Source extract
=== Begin Enclosure ===

I went and grabbed the sensors.conf file specifcally for my board off of lm-sensors.org wiki.  Seems to give similar results (pasted below).  When I get home I'll try rebooting and see what the BIOS reports.

 *Quote:*   

> it8716-isa-0290
> 
> Adapter: ISA adapter
> 
> VCore:     +1.06 V  (min =  +0.00 V, max =  +4.08 V)   
> ...

 

----------

## pigeon768

Note the conspicuous absence of video card temps in your lm_sensors. Given that the lockup happens during gaming, and not, for instance, compiling (which is more CPU intensive than games) I would suspect the problem is with your video card overheating, not your CPU.

Run your system with the case open and visually inspect your fans. If your GPU fan isn't spinning, I guarantee you that's your problem.

----------

## Jenden

A brief update.

I restarted the system and it immediately had problems booting (same issue as before, freeze after detecting processor but before checking memory/disks).  The system had been idling for a number of hours before that, so there shouldn't have been excessive heat generation.

After I managed to get it to start back up I let it idle at the bios screen overnight and checked the temperature this morning, showed a CPU temp of 66 and m/b temp of 49 (with CPU and case fans spinning at 3096 and 1128 respectively).

=== End Enclosure ===

Problem
Carry on the forum thread about the computer that freezes and its temperature readings, starting after its last sentence.

Supplied records
=== Begin Enclosure ===

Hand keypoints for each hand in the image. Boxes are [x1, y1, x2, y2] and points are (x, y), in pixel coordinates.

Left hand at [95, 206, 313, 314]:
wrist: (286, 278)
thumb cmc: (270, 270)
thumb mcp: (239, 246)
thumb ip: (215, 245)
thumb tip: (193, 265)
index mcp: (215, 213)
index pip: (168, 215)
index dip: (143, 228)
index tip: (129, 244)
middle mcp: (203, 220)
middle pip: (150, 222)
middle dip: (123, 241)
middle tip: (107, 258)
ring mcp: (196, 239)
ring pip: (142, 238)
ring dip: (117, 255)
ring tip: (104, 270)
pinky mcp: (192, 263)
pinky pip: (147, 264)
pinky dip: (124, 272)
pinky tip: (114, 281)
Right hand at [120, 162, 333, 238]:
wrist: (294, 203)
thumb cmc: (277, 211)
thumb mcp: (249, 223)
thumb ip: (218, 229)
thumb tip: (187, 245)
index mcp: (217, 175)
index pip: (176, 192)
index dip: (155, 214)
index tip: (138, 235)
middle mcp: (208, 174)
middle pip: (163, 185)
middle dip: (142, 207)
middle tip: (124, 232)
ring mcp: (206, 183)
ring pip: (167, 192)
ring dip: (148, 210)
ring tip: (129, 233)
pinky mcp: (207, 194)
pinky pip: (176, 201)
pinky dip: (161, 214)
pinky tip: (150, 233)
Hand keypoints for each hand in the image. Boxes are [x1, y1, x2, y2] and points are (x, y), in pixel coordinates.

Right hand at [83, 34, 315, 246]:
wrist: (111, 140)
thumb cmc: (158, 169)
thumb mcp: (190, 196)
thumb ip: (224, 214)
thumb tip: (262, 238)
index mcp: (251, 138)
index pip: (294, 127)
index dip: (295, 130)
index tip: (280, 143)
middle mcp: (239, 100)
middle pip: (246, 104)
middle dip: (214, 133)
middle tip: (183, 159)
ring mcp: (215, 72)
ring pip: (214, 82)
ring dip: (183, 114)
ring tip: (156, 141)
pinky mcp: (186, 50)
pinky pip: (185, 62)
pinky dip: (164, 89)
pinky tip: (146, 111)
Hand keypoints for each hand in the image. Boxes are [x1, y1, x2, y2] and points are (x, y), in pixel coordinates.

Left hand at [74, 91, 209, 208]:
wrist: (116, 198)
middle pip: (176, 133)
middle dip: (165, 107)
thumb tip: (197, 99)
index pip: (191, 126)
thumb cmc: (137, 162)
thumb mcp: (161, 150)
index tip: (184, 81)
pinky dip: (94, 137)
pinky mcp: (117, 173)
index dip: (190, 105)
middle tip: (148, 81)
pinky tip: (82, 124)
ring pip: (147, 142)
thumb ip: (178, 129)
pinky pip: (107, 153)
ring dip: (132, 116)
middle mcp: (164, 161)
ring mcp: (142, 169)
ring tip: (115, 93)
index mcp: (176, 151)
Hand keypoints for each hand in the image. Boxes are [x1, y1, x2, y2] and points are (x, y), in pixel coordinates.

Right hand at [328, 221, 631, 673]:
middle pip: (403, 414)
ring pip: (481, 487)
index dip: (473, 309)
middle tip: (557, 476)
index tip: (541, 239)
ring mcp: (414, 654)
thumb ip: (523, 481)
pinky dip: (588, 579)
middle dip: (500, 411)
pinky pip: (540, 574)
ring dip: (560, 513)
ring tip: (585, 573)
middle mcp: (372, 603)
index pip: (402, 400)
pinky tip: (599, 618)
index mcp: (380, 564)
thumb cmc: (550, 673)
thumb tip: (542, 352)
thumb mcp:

=== End Enclosure ===

Task result
I guess I shouldn't be too surprised if it is heat issues... the current cooling system is a result of a mistake and has very sub-optimal fan placement... I just didn't suspect it since I haven't changed anything and haven't had heat problems with the system before.

The video card sensors don't get picked up by lm_sensors, but I can get them from the nvidia-settings utility.  It idles at about 67, though from what I read that tends to be pretty average for the card and I shouldn't worry until it breaks 90.

----------

## NeddySeagoon

Jenden,

 *Quote:*   

> ... showed a CPU temp of 66 and m/b temp of 49 ...

 You dont say if the numbers are C or F.

If thats C its far too high for idle, if its F you have a low ambient temperature.

----------

## Jenden

Sorry, they were in C... Yea, that is a really high idle temp.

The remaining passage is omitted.